While the 60-game season can be attributed to some of the Cubs’ offensive struggles, their performance against velocity or late-season struggles have plagued them prior to the shortened season. If the Cubs hope to contend in the National League Central, their offensive core will have to step up in a big way.

“I think this is a really talented offensive group,” president Jed Hoyer said. “We’ve struggled in certain aspects of the game that we have to improve on. … I think when you look at the names in the lineup, I think it’s a really good lineup. I think we have to do a better job as a collective of putting that together and scoring runs.”

Starting rotation has a chance to succeed

There was no bigger question coming into spring training than the Cubs’ rotation and who was going to pitch behind ace Kyle Hendricks. The additions of Zach Davies, Jake Arrieta and Trevor Williams answered the “who” portion of that question.

But with Arrieta and Williams coming off of their own struggles with the Phillies and Pirates, and Alec Mills and Adbert Alzolay having limited bodies of work, there were still concerns about the group’s effectiveness.

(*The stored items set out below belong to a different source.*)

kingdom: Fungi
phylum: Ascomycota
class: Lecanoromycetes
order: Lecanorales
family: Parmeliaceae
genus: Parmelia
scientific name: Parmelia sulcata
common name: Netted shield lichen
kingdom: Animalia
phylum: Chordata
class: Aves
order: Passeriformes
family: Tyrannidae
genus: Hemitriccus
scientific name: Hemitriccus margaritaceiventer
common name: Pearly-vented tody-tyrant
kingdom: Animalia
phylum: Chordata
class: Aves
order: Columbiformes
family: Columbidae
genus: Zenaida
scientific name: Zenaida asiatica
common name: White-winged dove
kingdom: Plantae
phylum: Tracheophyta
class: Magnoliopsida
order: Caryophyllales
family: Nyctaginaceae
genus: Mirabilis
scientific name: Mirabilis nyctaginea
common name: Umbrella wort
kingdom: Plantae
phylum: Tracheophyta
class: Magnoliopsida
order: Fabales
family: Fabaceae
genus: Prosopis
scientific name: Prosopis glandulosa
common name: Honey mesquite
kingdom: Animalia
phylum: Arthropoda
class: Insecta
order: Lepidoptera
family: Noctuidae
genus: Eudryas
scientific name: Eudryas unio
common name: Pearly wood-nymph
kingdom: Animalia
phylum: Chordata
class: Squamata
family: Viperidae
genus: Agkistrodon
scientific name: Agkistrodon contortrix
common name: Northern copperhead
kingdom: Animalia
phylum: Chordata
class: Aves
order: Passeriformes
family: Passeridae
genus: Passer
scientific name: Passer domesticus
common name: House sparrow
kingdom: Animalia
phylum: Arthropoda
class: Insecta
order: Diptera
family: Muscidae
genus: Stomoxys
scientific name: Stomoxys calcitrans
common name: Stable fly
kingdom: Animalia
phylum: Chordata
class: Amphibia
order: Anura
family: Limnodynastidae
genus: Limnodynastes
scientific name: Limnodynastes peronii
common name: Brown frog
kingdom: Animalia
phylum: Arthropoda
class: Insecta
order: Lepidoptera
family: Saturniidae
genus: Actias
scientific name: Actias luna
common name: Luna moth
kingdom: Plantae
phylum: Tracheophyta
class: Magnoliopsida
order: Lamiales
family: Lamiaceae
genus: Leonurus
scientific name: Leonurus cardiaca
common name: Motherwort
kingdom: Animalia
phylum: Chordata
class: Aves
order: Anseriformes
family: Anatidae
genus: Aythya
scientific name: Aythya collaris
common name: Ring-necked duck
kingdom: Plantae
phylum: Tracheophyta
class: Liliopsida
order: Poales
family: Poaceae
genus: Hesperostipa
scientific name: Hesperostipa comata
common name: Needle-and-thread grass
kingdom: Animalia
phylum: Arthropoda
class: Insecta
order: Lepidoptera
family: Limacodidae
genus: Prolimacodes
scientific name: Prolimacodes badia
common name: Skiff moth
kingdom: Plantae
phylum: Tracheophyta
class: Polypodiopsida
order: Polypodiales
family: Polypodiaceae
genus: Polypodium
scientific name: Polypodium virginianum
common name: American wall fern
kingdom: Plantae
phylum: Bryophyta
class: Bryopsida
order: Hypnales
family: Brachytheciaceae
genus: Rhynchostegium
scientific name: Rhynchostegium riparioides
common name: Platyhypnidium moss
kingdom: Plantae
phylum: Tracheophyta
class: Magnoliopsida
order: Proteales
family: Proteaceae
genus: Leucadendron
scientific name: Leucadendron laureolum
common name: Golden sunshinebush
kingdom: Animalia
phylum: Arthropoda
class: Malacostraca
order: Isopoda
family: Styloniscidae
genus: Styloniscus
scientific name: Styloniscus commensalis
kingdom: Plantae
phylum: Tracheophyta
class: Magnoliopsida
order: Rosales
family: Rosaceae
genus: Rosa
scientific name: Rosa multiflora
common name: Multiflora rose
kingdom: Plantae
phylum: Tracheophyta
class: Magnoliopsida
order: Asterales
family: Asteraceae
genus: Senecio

Spring results can always be challenging to gauge, but the Cubs’ rotation has pitched well during camp and while the regular season will tell the story, the initial results have been positive. Davies has yet to allow a run this spring, Williams has sub-2.00 ERA and Arrieta has gotten better in each of his outings.

There’s little room for error with some depth concerns behind the Cubs’ starters and health is still a concern coming off the shortened season. But if the Cubs vaunted pitching infrastructure gets consistency out of this group, they’re showing they can have success.

“I don’t want to underestimate the pitching corps,” manager David Ross said. “I think we’ve got some sneaky good pitchers that may not be on the radar. But there’s definitely a willingness to be great from that group.”

Shelby Miller making a push

Shelby Miller has probably had the best camp of any pitcher in Cubs camp and the 30-year-old right-hander is not only turning heads, but is forcing his way into the team’s plans for 2021. Miller, who’s in camp as a non-roster invitee, has pitched well in various roles this spring.

Despite the competition for the team’s fifth starter with Mills and Alzolay, Miller may have done enough to carve out a role as the Cubs’ swingman out of the pen.

Miller has a 1.13 ERA in five games this spring with three walks and 10 strikeouts. He’s also allowed just one earned run in eight innings pitched. While not being on the 40-man roster could make the roster math tricky, Miller has done enough to earn serious consideration for the Opening Day roster.

“It’s hard to predict that opportunity, but who knows?,” Miller said. “I’m just trying to control what I can control at this point this spring and that’s just taking care of what I can do. As long as we’re going out there and competing and getting guys out, who knows what the possibility is?”